Who believe that what is on their resume will prevent them from being recruited by love. That if they show their work or their works, they are receiving automatic F’s. Our work is about showing everyone that love wants to sit down and talk to them. Love wants to offer second chances, recovery possibility, and hope that is waiting for them.

Love will show them, showing their work, even if they thought this whole life that they weren’t paying attention, even if they thought that they weren’t ready for this test or for this testimony. We are love’s work and showing your work and love’s answer is your birthright, and it’s what allows you to rise above it all.

Having goals and values is how you show your work. Your birthright is a test and is a rest, and is satisfaction and being satisfied is how you show your work. Breathing deeply is how you show your work, showing how your life and how you bring life and not death into the world is how you show your work. Your gratitude writing in your new journals is how you show your work. Your recovery, again, is how you show your work. Deciding to keep loving is how you decide you wanna show your work. Let me show you quickly how I got to the love answer. I’m gonna show my work. Though I speak with the tongues of men and of angels, but have not love I have become sounding brass or a banging symbol. And though I have the gift of prophecy and understand all mysteries and all knowledge, and though I have all faith so that I can remove mountains, but I have not love. I am nothing.

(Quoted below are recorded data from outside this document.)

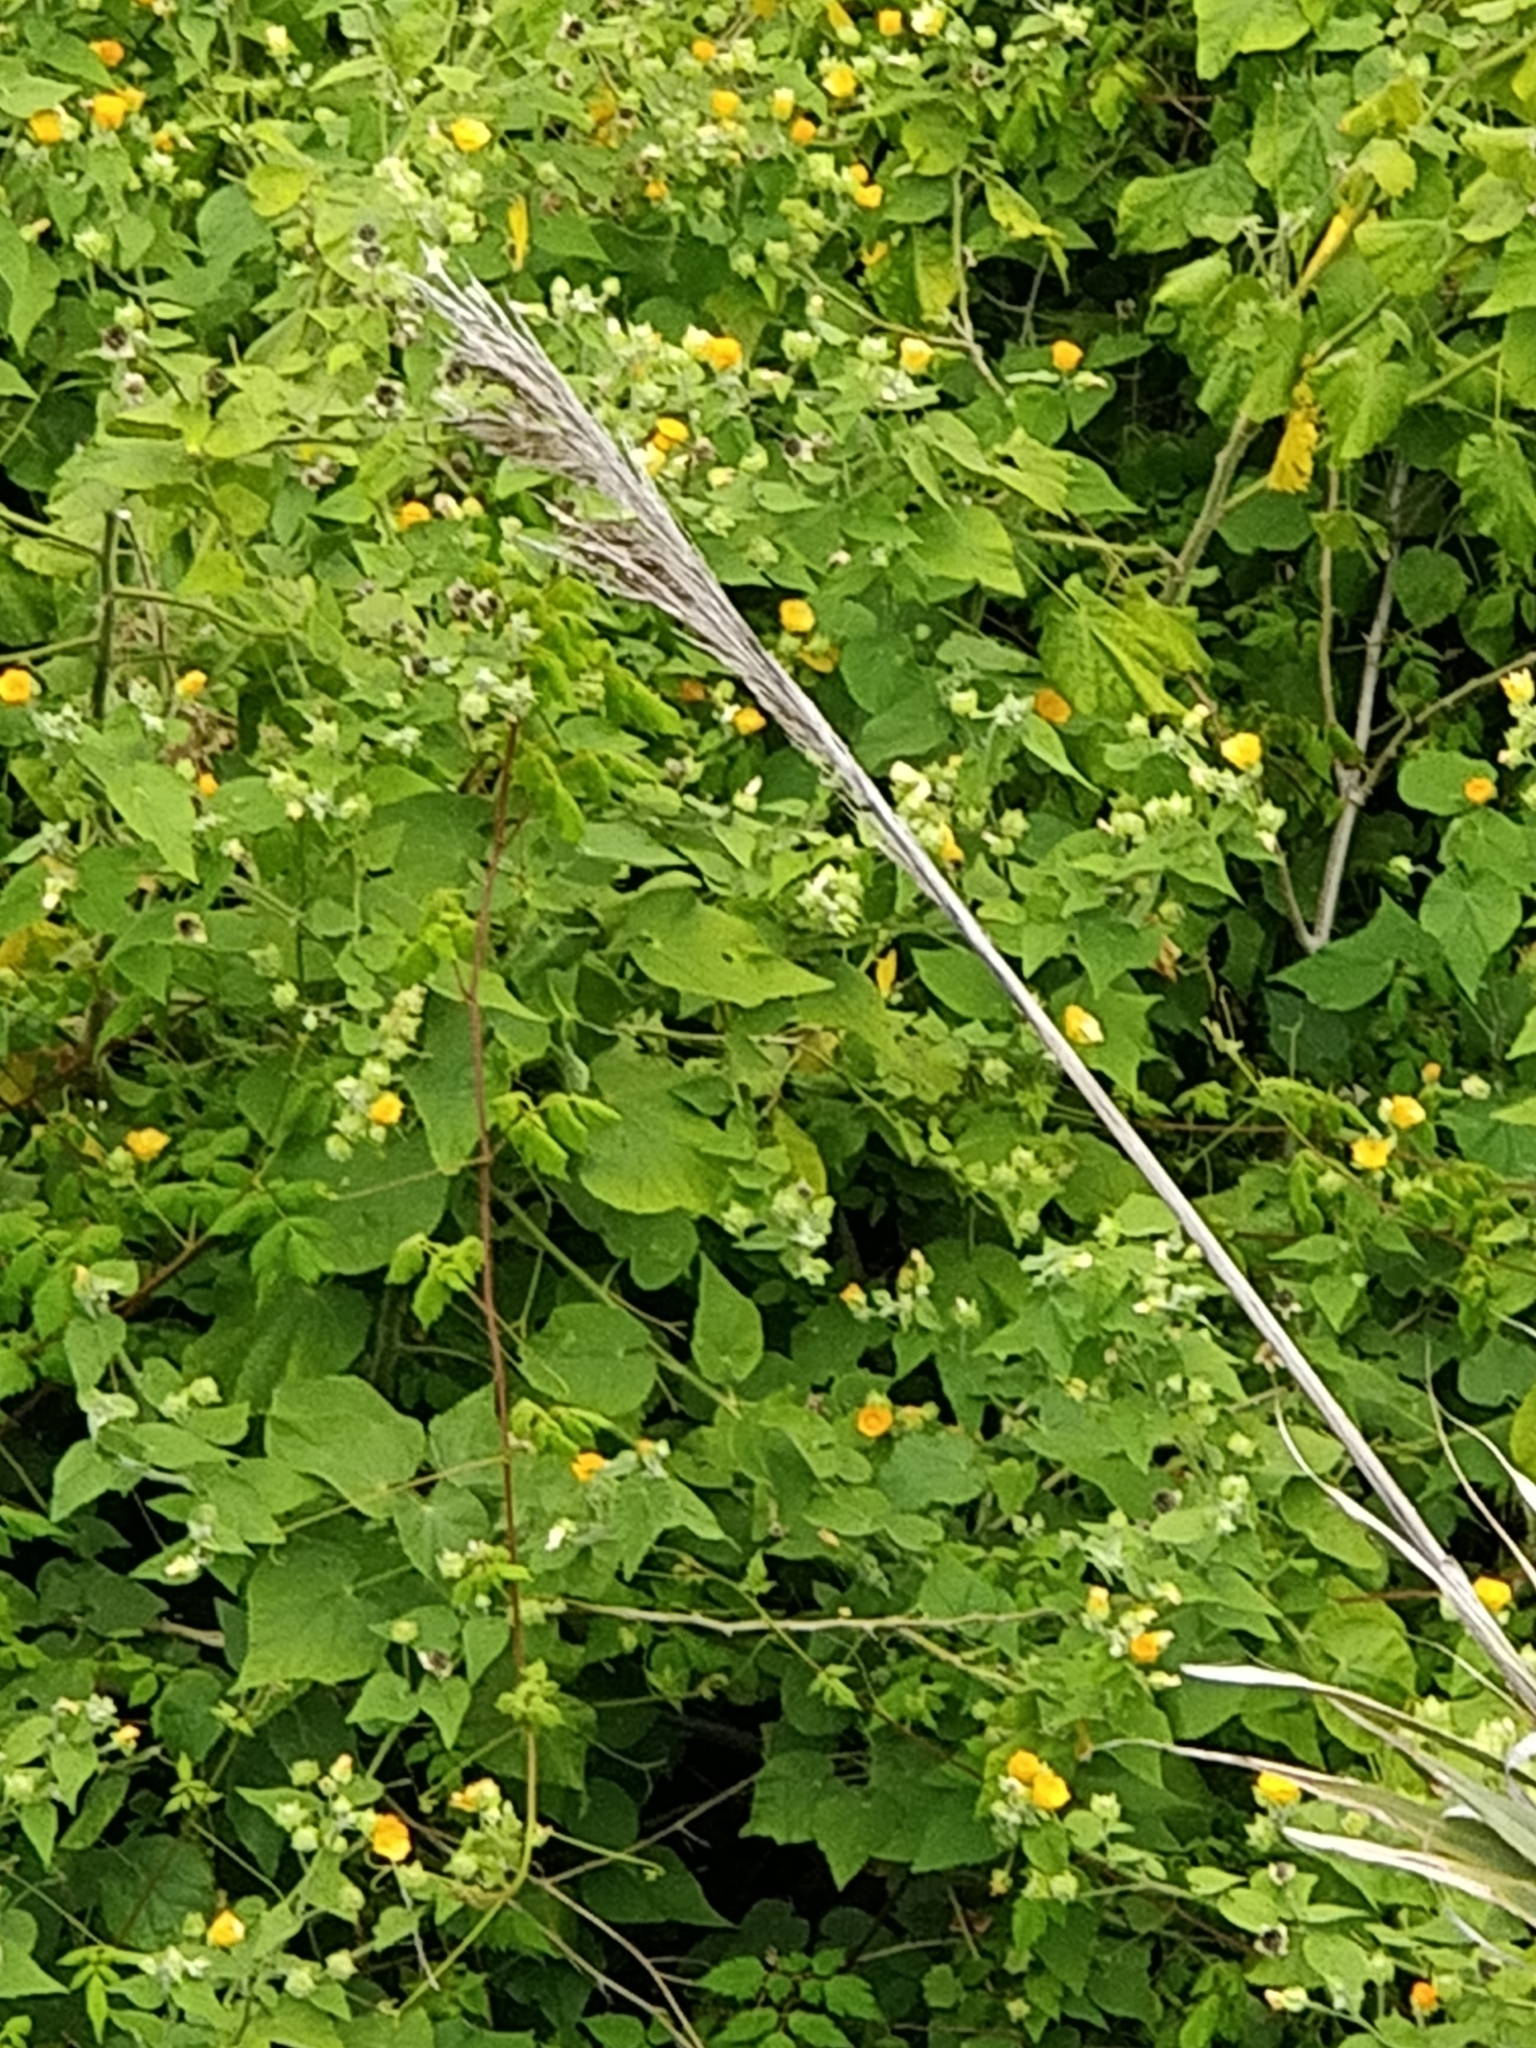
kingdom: Plantae
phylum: Tracheophyta
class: Magnoliopsida
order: Malvales
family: Malvaceae
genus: Abutilon
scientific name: Abutilon grandifolium
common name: Hairy abutilon
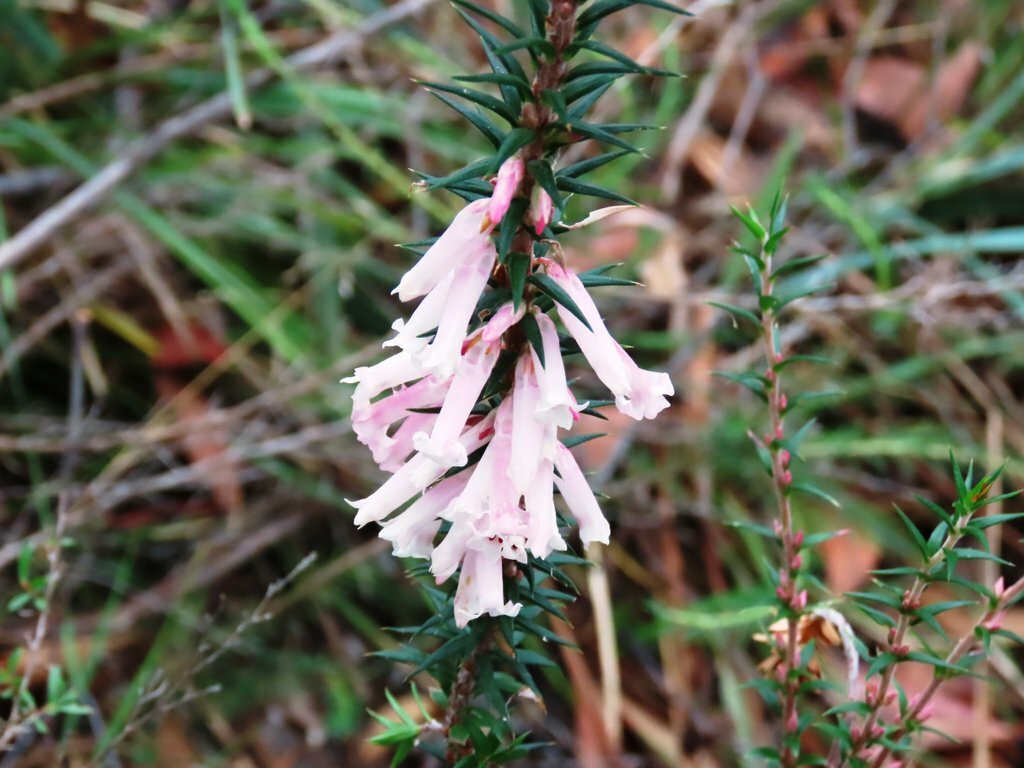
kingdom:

And though I bestow all of my goods to feed the poor, and though I give my body to be burned, but I have not love it profits me nothing. Love suffers long and is kind. Love does not envy. Love does not parade itself or is puffed up, does not behave rudely, does not seek its own, is not provoked. Thinks no evil, does not rejoice in inequity but rejoices in the truth. The answer and how I’m showing my work, because it says,”Love bears all things, believes all things, hopes all things, endures all things.”

“And now abide faith, hope, love, these three; but the greatest of these is love.” Amen. Amen.